> WHAT YOU NEED TO DO: Among the lines of the material, copy those that hold the string "cadrul".

> DATA:
=== Section Start ===

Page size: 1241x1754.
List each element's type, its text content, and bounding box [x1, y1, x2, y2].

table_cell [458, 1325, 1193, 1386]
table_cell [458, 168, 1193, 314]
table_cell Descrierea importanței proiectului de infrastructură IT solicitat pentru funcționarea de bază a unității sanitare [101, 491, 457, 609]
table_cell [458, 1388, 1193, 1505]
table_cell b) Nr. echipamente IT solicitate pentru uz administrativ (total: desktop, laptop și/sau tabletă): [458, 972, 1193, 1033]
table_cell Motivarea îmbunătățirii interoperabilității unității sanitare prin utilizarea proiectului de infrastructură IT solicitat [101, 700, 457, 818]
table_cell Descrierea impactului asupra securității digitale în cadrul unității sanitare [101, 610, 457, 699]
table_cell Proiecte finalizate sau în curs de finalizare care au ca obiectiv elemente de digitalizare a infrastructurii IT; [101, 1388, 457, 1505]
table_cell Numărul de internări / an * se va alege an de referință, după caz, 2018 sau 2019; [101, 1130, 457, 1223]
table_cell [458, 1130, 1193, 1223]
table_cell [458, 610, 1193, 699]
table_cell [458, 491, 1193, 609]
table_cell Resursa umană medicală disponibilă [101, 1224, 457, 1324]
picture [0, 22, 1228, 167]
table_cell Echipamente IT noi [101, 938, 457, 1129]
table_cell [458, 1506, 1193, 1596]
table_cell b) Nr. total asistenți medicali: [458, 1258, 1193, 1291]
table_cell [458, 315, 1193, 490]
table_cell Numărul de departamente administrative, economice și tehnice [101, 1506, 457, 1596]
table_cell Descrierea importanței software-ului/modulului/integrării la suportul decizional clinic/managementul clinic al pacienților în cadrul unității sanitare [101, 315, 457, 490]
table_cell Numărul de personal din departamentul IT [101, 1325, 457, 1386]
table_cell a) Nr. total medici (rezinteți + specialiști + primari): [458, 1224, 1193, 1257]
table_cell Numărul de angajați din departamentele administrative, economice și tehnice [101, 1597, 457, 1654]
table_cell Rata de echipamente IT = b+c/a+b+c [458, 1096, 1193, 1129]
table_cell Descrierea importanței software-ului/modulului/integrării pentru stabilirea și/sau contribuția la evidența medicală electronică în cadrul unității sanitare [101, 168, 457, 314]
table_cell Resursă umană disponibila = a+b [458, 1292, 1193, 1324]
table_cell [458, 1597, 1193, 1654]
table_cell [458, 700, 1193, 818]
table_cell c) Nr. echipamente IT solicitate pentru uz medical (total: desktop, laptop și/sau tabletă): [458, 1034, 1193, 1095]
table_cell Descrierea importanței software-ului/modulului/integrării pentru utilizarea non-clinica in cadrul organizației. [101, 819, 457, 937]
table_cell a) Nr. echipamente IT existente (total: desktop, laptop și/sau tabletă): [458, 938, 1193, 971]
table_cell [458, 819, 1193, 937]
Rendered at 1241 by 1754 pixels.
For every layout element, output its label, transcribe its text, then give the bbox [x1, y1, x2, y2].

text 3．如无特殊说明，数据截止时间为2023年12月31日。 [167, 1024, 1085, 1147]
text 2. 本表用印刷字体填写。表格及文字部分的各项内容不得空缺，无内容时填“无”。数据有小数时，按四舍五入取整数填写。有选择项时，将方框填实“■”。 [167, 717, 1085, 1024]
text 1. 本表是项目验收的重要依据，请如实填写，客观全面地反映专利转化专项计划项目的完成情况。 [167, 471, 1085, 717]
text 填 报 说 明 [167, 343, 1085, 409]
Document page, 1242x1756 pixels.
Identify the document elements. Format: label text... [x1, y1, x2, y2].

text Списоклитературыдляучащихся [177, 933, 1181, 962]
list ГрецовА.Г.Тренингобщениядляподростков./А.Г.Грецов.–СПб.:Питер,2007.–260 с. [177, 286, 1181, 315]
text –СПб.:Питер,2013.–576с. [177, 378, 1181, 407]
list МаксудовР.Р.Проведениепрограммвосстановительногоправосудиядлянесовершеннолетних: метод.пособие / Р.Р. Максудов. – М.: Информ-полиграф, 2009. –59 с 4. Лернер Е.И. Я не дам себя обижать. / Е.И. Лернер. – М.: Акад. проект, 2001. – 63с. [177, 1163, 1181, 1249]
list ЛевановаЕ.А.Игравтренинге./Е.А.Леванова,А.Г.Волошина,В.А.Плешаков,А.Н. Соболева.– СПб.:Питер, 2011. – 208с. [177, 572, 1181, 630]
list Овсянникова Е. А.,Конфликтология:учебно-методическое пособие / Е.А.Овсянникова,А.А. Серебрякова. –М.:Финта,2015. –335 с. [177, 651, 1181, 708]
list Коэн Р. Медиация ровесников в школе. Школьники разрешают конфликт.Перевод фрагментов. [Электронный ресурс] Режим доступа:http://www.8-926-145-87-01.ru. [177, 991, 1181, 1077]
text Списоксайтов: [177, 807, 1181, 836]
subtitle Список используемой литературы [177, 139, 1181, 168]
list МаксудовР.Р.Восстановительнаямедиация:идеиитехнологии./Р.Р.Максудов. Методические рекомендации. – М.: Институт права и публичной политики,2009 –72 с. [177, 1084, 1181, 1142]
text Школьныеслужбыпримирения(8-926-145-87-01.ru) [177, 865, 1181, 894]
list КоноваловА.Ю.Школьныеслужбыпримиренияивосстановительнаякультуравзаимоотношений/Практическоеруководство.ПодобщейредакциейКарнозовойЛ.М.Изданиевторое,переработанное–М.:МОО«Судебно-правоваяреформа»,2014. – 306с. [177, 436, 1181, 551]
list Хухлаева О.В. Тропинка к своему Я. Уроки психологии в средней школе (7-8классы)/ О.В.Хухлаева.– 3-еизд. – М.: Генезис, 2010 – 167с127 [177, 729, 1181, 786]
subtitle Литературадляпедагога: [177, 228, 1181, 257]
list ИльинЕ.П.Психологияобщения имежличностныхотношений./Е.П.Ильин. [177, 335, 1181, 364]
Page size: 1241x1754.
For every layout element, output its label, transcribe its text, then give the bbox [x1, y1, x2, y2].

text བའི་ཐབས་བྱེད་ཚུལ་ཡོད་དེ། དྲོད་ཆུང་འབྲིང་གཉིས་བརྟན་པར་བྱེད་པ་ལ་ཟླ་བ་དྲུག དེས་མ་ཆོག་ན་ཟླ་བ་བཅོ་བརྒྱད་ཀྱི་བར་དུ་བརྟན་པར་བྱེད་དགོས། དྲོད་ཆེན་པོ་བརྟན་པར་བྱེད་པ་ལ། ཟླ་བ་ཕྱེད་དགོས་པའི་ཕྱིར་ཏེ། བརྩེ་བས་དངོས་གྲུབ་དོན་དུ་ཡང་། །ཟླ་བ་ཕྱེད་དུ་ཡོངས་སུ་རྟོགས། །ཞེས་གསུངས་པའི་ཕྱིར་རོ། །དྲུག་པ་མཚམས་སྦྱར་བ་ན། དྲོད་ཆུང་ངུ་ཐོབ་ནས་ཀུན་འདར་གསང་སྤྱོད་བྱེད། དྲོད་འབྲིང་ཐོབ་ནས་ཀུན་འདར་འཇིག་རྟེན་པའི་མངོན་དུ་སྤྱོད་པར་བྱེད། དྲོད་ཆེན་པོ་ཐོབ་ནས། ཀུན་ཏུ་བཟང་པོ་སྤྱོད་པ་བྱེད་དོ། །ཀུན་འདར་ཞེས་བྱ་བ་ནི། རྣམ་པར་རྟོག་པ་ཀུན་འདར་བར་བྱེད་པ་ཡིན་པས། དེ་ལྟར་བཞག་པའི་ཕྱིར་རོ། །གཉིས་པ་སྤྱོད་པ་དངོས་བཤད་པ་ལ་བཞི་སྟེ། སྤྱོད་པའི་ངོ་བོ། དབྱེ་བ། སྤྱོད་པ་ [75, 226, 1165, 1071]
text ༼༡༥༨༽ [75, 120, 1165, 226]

=== Section End ===

> TASK ANSWER:
table_cell Descrierea impactului asupra securității digitale în cadrul unității sanitare [101, 610, 457, 699]
table_cell Descrierea importanței software-ului/modulului/integrării la suportul decizional clinic/managementul clinic al pacienților în cadrul unității sanitare [101, 315, 457, 490]
table_cell Descrierea importanței software-ului/modulului/integrării pentru stabilirea și/sau contribuția la evidența medicală electronică în cadrul unității sanitare [101, 168, 457, 314]
table_cell Descrierea importanței software-ului/modulului/integrării pentru utilizarea non-clinica in cadrul organizației. [101, 819, 457, 937]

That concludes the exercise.